The city of Babylon was organized much like a modern city. There were streets and shops.
Peddlers offered their wares through residential districts. Priests officiated in magnificent temples.
Within the city was an inner enclosure for the royal palaces. The walls about this were said to have
been higher than those about the city.
The Babylonians were skilled in the arts. These included sculpture, painting, weaving, gold
working and the manufacture of metal weapons and agricultural implements. Their Jewelers created
most artistic jewelry. Many samples have been recovered from the graves of its wealthy citizens and
are now on exhibition in the leading museums of the world.
At a very early period when the rest of the world was still hacking at trees with stone-headed
axes, or hunting and fighting with flint-pointed spears and arrows, the Babylonians were using axes,
spears and arrows with metal heads.
The Babylonians were clever financiers and traders. So far as we know, they were the original
inventors of money as a means of exchange, of promissory notes and written titles to property.

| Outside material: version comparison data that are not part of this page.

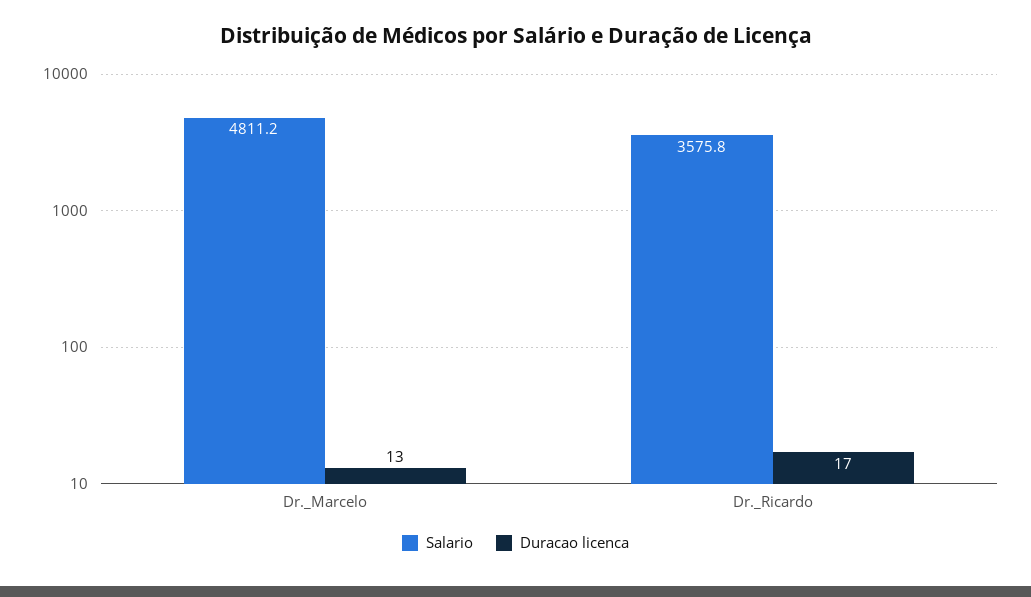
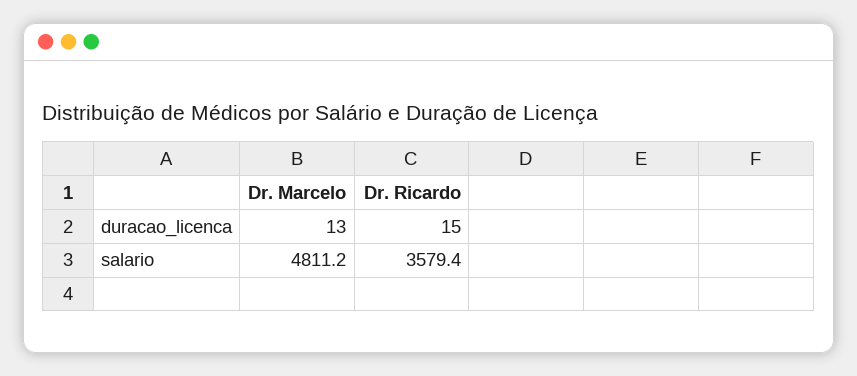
  {
    "Salario": {
      "Dr._Marcelo": 4811.2,
-     "Dr._Ricardo": 3575.8
+     "Dr._Ricardo": 3579.4
    },
    "Duracao licenca": {
      "Dr._Marcelo": 13,
-     "Dr._Ricardo": 17
+     "Dr._Ricardo": 15
    }
  }

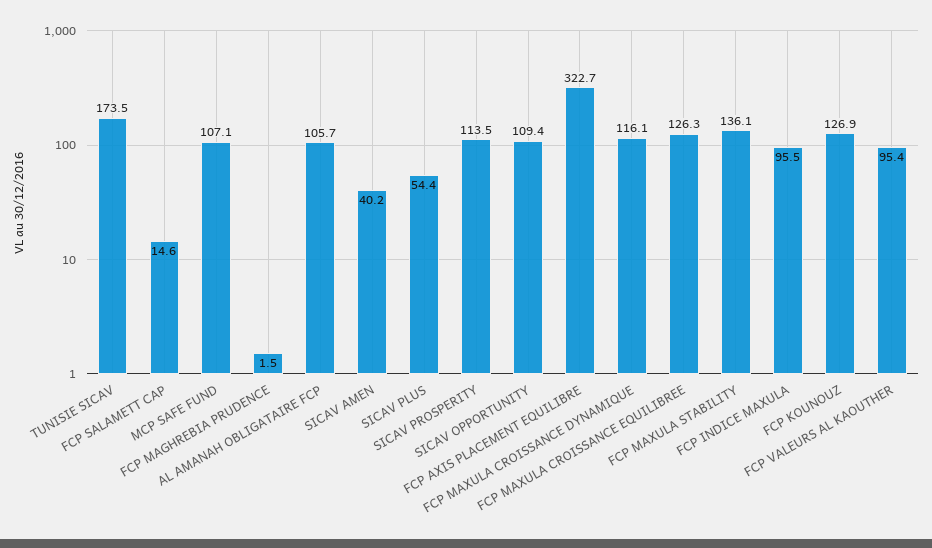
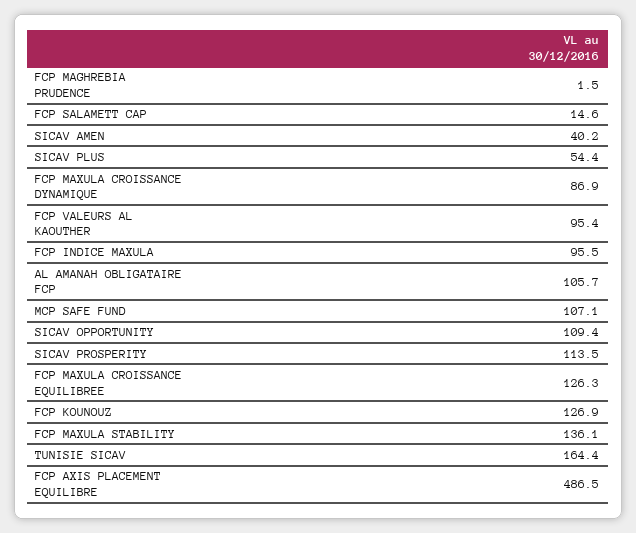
  {
-   "TUNISIE SICAV": 173.5,
+   "TUNISIE SICAV": 164.4,
    "FCP SALAMETT CAP": 14.6,
    "MCP SAFE FUND": 107.1,
    "FCP MAGHREBIA PRUDENCE": 1.5,
    "AL AMANAH OBLIGATAIRE FCP": 105.7,
    "SICAV AMEN": 40.2,
    "SICAV PLUS": 54.4,
    "SICAV PROSPERITY": 113.5,
    "SICAV OPPORTUNITY": 109.4,
-   "FCP AXIS PLACEMENT EQUILIBRE": 322.7,
+   "FCP AXIS PLACEMENT EQUILIBRE": 486.5,
-   "FCP MAXULA CROISSANCE DYNAMIQUE": 116.1,
+   "FCP MAXULA CROISSANCE DYNAMIQUE": 86.9,
    "FCP MAXULA CROISSANCE EQUILIBREE": 126.3,
    "FCP MAXULA STABILITY": 136.1,
    "FCP INDICE MAXULA": 95.5,
    "FCP KOUNOUZ": 126.9,
    "FCP VALEURS AL KAOUTHER": 95.4
  }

Babylon was never entered by hostile armies until about 540 years before the birth of Christ.
Even then the walls were not captured. The story of the fall of Babylon is most unusual. Cyrus, one of
the great conquerors of that period, intended to attack the city and hoped to take its impregnable walls.
Advisors of Nabonidus, the King of Babylon, persuaded him to go forth to meet Cyrus and give him
battle without waiting for the city to be besieged. In the succeeding defeat to the Babylonian army, it
fled away from the city. Cyrus, thereupon, entered the open gates and took possession without
Thereafter the power and prestige of the city gradually waned until, in the course of a few
hundred years, it was eventually abandoned, deserted, left for the winds and storms to level once again
to that desert earth from which its grandeur had originally been built. Babylon had fallen, never to rise
again, but to it civilization owes much.
The eons of time have crumbled to dust the proud walls of its temples, but the wisdom of
Babylon endures.
Money is the medium by which earthly success is measured.
Money makes possible the enjoyment of the best the earth affords.
Money is plentiful for those who understand the simple laws which govern its
Money is governed today by the same laws which controlled it when prosperous men
thronged the streets of Babylon, six thousand years ago.